Output range, inclusive: from the line containing "X12864500Y-5842000D02*" to the line containing "X1103000Y-11855357D01*". Restate those lines from the data below word for word and only those.

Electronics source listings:
━━━━━━━━

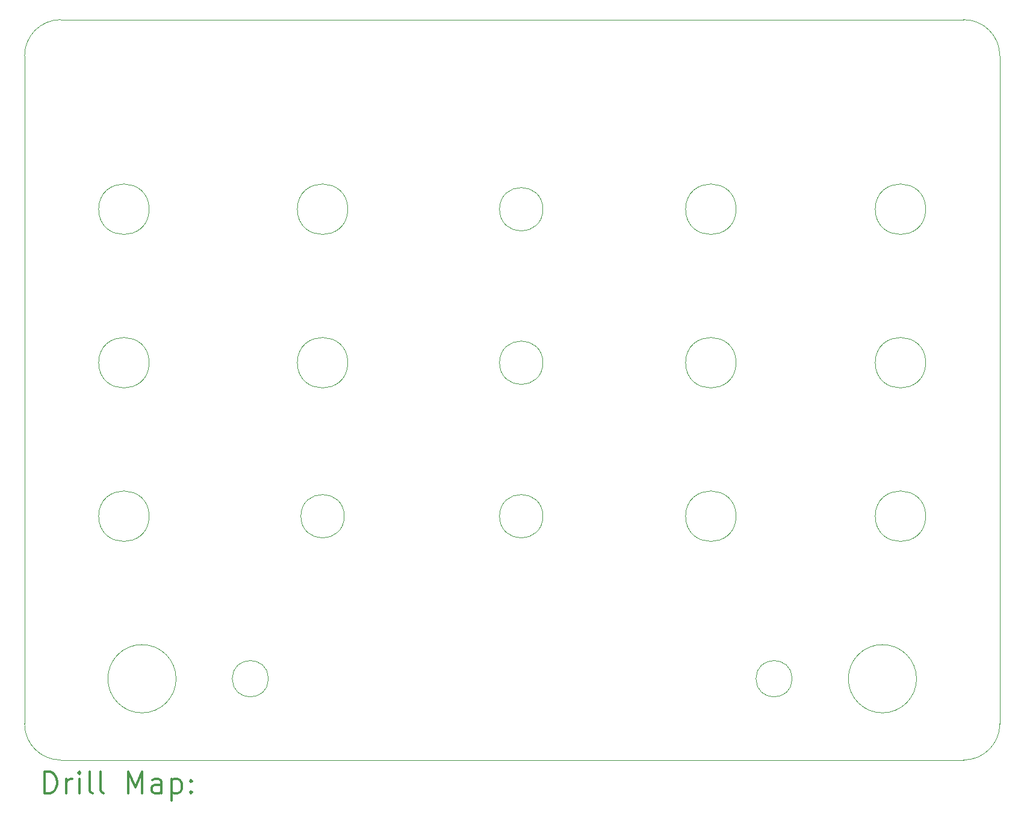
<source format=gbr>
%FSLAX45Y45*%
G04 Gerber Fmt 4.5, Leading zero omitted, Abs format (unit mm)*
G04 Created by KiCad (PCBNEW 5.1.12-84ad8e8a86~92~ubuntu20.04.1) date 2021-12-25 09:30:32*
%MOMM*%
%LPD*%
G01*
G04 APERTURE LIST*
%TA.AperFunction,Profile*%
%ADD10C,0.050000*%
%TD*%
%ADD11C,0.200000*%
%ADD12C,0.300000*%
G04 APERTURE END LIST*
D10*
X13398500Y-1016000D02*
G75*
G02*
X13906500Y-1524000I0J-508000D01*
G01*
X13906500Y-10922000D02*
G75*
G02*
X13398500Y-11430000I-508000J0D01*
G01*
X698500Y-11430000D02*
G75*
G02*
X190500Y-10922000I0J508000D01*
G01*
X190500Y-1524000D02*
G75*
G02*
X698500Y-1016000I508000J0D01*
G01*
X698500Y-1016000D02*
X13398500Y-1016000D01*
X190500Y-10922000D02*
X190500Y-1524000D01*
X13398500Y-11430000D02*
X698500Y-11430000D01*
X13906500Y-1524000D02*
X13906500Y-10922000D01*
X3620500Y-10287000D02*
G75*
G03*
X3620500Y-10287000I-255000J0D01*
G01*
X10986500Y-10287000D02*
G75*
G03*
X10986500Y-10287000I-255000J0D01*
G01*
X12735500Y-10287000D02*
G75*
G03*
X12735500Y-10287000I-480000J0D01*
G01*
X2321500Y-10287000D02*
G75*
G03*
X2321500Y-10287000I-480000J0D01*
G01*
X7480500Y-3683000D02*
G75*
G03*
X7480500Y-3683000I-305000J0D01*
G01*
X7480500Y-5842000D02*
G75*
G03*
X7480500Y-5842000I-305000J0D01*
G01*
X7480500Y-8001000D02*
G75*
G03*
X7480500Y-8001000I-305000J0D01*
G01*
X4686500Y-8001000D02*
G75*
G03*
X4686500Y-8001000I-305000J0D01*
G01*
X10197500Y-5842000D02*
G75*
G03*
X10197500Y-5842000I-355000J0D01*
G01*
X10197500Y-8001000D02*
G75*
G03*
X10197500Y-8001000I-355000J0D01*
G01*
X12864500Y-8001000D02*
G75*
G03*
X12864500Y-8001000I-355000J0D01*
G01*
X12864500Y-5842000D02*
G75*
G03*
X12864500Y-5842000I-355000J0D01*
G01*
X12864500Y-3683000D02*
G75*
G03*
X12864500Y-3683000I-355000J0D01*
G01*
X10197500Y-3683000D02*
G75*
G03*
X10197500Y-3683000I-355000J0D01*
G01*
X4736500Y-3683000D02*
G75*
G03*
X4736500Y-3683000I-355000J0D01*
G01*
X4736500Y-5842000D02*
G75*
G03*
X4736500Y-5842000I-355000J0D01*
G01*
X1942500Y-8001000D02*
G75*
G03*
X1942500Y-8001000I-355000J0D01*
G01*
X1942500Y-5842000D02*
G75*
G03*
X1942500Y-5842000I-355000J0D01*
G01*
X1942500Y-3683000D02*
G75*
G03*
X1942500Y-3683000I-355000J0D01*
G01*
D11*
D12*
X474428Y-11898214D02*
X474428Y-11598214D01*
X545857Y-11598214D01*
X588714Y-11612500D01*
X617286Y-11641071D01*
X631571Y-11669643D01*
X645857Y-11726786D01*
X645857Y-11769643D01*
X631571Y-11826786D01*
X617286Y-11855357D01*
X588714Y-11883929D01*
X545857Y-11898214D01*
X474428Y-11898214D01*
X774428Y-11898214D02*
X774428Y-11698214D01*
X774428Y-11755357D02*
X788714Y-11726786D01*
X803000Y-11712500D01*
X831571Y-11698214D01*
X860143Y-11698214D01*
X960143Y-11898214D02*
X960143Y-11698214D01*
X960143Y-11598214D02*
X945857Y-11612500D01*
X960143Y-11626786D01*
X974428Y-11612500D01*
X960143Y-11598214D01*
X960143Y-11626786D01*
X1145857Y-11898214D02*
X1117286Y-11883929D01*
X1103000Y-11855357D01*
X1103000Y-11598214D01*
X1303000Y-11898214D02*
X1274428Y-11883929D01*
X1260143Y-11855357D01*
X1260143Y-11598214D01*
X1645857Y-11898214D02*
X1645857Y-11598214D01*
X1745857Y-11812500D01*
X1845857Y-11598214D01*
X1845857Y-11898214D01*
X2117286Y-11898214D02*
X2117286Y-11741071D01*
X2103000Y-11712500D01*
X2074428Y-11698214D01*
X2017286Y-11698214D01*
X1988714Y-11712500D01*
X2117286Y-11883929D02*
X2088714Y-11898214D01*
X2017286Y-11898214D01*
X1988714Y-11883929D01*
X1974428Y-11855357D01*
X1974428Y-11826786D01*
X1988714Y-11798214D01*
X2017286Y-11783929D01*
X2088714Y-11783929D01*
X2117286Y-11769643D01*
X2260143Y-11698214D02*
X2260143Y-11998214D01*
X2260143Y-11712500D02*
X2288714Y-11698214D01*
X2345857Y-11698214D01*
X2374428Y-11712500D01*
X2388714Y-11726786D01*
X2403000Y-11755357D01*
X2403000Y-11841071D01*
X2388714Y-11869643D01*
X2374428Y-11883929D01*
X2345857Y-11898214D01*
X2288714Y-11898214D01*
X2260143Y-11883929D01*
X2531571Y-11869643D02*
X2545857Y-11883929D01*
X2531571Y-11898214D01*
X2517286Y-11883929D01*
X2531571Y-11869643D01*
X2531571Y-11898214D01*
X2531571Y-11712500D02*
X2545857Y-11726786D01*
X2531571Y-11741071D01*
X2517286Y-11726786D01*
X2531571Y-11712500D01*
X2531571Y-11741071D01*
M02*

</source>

━━━━━━━━

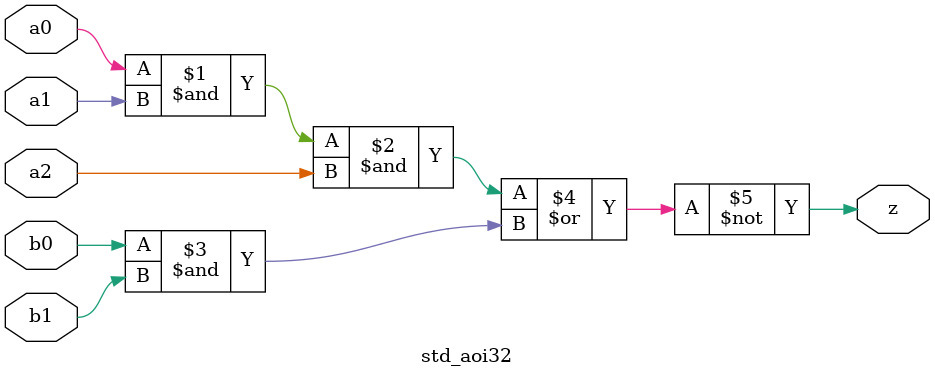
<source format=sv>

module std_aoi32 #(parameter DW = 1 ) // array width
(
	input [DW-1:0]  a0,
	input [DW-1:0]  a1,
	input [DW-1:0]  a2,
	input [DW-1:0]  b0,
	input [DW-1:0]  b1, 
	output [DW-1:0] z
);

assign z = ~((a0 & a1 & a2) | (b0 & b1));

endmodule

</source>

━━━━━━━━

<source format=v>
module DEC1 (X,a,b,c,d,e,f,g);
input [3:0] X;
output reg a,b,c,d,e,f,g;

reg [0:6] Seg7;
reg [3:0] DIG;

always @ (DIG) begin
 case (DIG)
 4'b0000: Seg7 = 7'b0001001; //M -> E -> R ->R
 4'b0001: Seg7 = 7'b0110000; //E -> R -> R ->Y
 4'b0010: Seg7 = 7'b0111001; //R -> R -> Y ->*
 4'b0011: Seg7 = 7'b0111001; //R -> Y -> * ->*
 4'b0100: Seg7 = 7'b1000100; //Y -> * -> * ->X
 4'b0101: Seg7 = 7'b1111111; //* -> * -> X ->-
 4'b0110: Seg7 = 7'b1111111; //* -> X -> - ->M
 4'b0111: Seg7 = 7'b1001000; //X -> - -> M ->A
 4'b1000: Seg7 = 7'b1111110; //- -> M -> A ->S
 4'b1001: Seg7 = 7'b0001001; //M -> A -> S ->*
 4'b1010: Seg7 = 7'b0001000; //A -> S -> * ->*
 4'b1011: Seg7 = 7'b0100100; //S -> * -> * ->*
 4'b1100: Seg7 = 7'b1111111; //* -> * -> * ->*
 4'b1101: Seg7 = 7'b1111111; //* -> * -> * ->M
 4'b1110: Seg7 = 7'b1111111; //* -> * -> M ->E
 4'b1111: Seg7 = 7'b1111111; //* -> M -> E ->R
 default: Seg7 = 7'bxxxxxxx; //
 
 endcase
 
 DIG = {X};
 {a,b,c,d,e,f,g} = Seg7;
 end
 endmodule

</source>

━━━━━━━━

Solution to the problem:
X12864500Y-5842000D02*
G75*
G03*
X12864500Y-5842000I-355000J0D01*
G01*
X12864500Y-3683000D02*
G75*
G03*
X12864500Y-3683000I-355000J0D01*
G01*
X10197500Y-3683000D02*
G75*
G03*
X10197500Y-3683000I-355000J0D01*
G01*
X4736500Y-3683000D02*
G75*
G03*
X4736500Y-3683000I-355000J0D01*
G01*
X4736500Y-5842000D02*
G75*
G03*
X4736500Y-5842000I-355000J0D01*
G01*
X1942500Y-8001000D02*
G75*
G03*
X1942500Y-8001000I-355000J0D01*
G01*
X1942500Y-5842000D02*
G75*
G03*
X1942500Y-5842000I-355000J0D01*
G01*
X1942500Y-3683000D02*
G75*
G03*
X1942500Y-3683000I-355000J0D01*
G01*
D11*
D12*
X474428Y-11898214D02*
X474428Y-11598214D01*
X545857Y-11598214D01*
X588714Y-11612500D01*
X617286Y-11641071D01*
X631571Y-11669643D01*
X645857Y-11726786D01*
X645857Y-11769643D01*
X631571Y-11826786D01*
X617286Y-11855357D01*
X588714Y-11883929D01*
X545857Y-11898214D01*
X474428Y-11898214D01*
X774428Y-11898214D02*
X774428Y-11698214D01*
X774428Y-11755357D02*
X788714Y-11726786D01*
X803000Y-11712500D01*
X831571Y-11698214D01*
X860143Y-11698214D01*
X960143Y-11898214D02*
X960143Y-11698214D01*
X960143Y-11598214D02*
X945857Y-11612500D01*
X960143Y-11626786D01*
X974428Y-11612500D01*
X960143Y-11598214D01*
X960143Y-11626786D01*
X1145857Y-11898214D02*
X1117286Y-11883929D01*
X1103000Y-11855357D01*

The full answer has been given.